This collection of images shows how US warships, and, in particular,
submarines helped sustain the garrison.
Singapore and Hong Kong had fallen to the forces of Imperial Japan,
Thailand and Burma had been invaded and islands across the Pacific
captured. But one place, one tiny island fortress garrisoned by a few
thousand hungry and exhausted men, refused to be beaten. That island
fortress was Corregidor which guarded the entrance to Manila Bay and
controlled all sea-borne access to Manila Harbor. At a time when every
news bulletin was one of Japanese success, Corregidor shone as the only
beacon of hope in the darkness of defeat.
The Japanese 14th Army of Lieutenant General Masaharu Homma, threw
everything it had at Corregidor, officially named Fort Mills. But deep
within the island's rocky heart, a tunnel had been excavated into
Malinta Hill and there the US troops, marine, naval and army, endured
the terrible onslaught. At their head was General Douglas MacArthur who
became a national hero with his resolute determination never to
surrender, until ordered to evacuate to Australia to avoid such a senior
officer being captured by the enemy. Bur with his departure, the rest of
the garrison knew that there was no possibility of relief. They would
have to fight on until the bitter end, whatever form that might take.

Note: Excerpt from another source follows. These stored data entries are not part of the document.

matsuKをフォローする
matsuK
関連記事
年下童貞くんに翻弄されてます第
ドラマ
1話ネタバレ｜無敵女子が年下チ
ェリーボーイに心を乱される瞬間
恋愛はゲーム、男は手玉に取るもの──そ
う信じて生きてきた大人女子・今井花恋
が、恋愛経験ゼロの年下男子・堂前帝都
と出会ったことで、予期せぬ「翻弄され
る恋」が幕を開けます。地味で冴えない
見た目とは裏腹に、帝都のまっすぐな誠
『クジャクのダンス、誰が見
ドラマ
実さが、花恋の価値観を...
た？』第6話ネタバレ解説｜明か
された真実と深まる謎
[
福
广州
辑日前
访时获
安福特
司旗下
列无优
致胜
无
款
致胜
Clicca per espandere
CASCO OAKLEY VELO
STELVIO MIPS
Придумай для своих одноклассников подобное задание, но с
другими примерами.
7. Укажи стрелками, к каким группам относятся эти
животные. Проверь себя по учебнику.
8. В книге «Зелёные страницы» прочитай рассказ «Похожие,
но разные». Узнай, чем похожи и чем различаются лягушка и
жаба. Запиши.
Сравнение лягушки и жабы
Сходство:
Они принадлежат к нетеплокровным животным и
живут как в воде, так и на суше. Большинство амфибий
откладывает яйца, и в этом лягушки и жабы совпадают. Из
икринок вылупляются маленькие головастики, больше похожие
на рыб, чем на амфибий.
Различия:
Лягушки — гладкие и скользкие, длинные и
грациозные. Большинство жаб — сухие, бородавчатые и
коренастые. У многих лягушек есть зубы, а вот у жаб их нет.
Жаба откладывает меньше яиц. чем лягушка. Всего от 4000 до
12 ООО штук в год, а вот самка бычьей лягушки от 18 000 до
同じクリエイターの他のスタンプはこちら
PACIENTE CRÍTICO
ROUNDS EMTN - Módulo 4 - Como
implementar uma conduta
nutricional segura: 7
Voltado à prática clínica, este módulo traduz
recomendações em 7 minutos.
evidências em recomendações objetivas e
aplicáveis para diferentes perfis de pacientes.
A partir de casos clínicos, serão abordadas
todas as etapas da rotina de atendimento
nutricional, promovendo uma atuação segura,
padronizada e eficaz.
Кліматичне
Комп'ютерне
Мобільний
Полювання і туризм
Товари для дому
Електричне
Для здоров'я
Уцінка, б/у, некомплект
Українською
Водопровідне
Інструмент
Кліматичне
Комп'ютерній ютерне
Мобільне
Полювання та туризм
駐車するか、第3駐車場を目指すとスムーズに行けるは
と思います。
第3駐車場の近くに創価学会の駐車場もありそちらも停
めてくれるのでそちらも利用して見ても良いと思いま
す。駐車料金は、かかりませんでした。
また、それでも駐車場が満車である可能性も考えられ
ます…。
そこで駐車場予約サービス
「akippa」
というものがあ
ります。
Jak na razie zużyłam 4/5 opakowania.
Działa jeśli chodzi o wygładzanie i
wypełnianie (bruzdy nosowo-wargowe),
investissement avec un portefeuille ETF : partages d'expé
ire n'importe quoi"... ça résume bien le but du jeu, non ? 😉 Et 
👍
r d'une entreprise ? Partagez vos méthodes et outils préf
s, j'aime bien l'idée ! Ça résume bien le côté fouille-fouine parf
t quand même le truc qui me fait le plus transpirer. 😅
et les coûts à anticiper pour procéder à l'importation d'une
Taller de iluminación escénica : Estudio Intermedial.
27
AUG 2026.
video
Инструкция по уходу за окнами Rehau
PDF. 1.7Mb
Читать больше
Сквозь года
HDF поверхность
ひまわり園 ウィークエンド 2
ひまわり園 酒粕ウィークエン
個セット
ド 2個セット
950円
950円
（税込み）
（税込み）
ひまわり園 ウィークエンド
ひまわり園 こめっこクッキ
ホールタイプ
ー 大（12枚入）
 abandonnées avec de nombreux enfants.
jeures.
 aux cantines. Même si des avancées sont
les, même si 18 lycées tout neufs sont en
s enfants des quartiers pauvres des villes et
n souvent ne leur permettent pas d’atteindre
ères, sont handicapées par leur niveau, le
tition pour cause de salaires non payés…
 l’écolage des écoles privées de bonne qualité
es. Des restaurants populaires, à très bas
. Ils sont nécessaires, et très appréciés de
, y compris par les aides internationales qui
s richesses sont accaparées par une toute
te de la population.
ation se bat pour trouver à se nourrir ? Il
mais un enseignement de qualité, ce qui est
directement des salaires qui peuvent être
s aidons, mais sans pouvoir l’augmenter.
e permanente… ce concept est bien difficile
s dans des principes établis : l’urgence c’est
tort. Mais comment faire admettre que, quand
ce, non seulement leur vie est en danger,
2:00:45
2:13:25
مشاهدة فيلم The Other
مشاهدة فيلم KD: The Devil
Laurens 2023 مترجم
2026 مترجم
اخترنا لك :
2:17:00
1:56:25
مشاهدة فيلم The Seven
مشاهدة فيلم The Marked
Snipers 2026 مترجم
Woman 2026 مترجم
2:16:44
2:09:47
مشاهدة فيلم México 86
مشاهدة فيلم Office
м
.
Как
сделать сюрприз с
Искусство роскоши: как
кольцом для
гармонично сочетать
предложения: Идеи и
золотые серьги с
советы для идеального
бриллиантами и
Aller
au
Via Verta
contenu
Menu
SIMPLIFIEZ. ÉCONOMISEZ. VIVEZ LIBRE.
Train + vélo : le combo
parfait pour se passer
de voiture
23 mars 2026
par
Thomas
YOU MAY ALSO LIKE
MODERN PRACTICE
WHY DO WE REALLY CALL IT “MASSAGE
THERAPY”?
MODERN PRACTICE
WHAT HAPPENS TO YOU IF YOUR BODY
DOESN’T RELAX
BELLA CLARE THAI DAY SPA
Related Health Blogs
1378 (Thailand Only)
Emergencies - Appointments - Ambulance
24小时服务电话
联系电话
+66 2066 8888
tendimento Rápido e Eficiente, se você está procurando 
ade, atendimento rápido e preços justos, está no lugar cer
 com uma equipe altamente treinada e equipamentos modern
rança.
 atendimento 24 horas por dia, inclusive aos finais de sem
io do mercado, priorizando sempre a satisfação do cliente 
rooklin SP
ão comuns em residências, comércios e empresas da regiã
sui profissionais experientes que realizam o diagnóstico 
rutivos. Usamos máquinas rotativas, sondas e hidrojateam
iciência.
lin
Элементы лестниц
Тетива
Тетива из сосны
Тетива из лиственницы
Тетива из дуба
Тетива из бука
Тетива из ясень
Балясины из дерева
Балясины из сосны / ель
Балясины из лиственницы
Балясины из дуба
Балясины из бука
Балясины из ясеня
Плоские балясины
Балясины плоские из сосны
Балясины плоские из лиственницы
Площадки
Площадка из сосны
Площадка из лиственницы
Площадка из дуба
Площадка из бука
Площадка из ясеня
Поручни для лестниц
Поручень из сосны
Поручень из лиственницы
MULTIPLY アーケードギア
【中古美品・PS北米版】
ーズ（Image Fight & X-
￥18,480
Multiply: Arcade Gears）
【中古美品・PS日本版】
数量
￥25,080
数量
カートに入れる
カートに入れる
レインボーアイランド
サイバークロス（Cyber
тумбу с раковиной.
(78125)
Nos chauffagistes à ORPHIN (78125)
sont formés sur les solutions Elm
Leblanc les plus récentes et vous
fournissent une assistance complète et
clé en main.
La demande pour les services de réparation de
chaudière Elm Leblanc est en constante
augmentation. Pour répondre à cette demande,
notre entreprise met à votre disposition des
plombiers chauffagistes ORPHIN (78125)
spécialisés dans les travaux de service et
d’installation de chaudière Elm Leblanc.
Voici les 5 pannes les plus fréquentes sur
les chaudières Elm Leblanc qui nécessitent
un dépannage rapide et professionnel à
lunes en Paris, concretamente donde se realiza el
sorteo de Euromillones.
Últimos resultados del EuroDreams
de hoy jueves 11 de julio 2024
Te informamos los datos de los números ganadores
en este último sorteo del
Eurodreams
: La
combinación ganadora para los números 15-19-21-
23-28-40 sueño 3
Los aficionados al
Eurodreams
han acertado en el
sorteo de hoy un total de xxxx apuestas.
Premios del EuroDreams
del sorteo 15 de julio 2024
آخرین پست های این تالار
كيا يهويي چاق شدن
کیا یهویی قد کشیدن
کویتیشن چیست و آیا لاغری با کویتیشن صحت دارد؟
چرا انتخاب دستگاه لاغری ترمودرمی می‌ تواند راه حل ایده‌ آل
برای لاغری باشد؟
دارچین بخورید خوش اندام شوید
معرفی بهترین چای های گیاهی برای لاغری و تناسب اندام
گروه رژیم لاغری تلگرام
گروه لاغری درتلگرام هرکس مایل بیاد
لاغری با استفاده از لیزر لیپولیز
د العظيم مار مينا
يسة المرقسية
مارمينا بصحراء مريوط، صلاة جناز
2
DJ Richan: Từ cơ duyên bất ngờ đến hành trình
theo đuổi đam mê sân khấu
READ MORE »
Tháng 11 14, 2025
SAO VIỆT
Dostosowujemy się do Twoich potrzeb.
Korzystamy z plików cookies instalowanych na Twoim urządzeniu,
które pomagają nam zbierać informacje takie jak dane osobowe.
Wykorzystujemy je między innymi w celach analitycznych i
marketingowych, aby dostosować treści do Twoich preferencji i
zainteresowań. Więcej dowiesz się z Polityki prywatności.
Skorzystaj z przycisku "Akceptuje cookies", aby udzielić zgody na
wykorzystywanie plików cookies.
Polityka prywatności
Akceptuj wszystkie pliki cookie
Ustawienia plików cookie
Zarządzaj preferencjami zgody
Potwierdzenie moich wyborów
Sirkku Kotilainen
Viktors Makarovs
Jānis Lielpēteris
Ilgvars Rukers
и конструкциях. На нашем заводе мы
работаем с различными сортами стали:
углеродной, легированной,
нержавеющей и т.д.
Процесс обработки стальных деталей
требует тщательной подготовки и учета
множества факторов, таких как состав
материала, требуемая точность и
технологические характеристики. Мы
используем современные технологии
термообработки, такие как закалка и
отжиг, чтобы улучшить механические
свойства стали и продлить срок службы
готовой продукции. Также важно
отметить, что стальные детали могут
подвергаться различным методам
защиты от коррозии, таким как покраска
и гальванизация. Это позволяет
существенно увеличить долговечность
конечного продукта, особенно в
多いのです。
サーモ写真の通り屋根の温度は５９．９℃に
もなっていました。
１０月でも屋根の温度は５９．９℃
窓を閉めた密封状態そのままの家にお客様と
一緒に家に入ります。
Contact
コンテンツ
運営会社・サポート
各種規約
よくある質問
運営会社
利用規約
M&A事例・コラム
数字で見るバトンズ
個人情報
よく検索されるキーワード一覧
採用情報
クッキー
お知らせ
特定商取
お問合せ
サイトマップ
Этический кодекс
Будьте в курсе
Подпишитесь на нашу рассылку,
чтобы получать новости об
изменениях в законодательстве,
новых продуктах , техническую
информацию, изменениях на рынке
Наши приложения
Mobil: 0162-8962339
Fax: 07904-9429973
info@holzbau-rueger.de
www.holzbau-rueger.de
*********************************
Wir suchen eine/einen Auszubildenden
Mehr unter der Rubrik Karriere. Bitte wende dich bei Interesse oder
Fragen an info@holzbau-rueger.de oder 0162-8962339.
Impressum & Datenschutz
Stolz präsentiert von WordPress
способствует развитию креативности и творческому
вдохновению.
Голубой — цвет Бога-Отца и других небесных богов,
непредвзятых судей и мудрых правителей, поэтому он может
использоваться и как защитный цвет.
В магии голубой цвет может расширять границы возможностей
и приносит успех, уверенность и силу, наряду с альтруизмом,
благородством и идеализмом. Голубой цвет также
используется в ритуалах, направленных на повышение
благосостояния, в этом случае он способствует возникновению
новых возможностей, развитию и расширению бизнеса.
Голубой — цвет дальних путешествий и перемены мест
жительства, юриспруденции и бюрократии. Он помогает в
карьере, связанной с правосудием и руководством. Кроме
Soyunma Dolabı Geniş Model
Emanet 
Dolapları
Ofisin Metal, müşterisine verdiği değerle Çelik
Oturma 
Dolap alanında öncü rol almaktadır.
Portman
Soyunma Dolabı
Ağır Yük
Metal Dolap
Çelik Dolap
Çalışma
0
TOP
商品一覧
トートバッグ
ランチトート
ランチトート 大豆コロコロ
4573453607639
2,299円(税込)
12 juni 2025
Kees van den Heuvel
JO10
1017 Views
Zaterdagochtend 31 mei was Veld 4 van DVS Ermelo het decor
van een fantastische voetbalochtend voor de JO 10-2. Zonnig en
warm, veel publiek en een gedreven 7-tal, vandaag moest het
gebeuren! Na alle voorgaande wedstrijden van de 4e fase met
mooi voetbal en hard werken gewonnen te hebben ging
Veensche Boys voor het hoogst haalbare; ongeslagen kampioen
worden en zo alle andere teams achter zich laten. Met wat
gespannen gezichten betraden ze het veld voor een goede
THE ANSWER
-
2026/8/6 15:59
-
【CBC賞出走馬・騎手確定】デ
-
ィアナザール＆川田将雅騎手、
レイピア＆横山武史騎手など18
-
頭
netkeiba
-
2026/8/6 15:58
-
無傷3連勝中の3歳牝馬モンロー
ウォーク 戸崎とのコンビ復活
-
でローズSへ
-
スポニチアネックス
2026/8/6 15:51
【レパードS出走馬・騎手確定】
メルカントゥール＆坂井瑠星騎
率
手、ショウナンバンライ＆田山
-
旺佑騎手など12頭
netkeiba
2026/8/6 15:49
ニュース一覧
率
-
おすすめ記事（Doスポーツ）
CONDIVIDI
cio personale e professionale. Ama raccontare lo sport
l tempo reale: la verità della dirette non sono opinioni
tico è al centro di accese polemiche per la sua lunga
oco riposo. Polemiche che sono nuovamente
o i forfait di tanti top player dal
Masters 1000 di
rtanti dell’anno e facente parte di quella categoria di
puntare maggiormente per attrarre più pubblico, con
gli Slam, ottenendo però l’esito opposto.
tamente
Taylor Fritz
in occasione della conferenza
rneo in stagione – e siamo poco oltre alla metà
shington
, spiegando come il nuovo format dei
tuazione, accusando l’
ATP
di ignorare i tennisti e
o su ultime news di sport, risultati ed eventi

That end came in May 1942. The defenders were reduced to virtually
starvation rations with many of them wounded. Consequently, when, on 5
May the Japanese mounted a powerful amphibious assault, the weakened
garrison could defy the enemy no longer. Corregidor, the 'Gibraltar of
the East', finally fell to the invaders.
Those invaders were to become the invaded when MacArthur returned in
January 1945. For three weeks, US aircraft, warships and artillery
hammered the Japanese positions on Corregidor. Then, on 16 February, the
Americans landed on the island. It took MacArthur's men ten days to hunt
down the last of the Japanese, after many had chosen to commit suicide
rather than surrender, but Corregidor was at last back in Allied
hands.
In this unique collection of images, the full story Corregidor's part in
the Second World War is dramatically revealed. The ships, the aircraft,
the guns, the fortifications and the men themselves, are shown here,
portraying the harsh, almost unendurable, realities of war.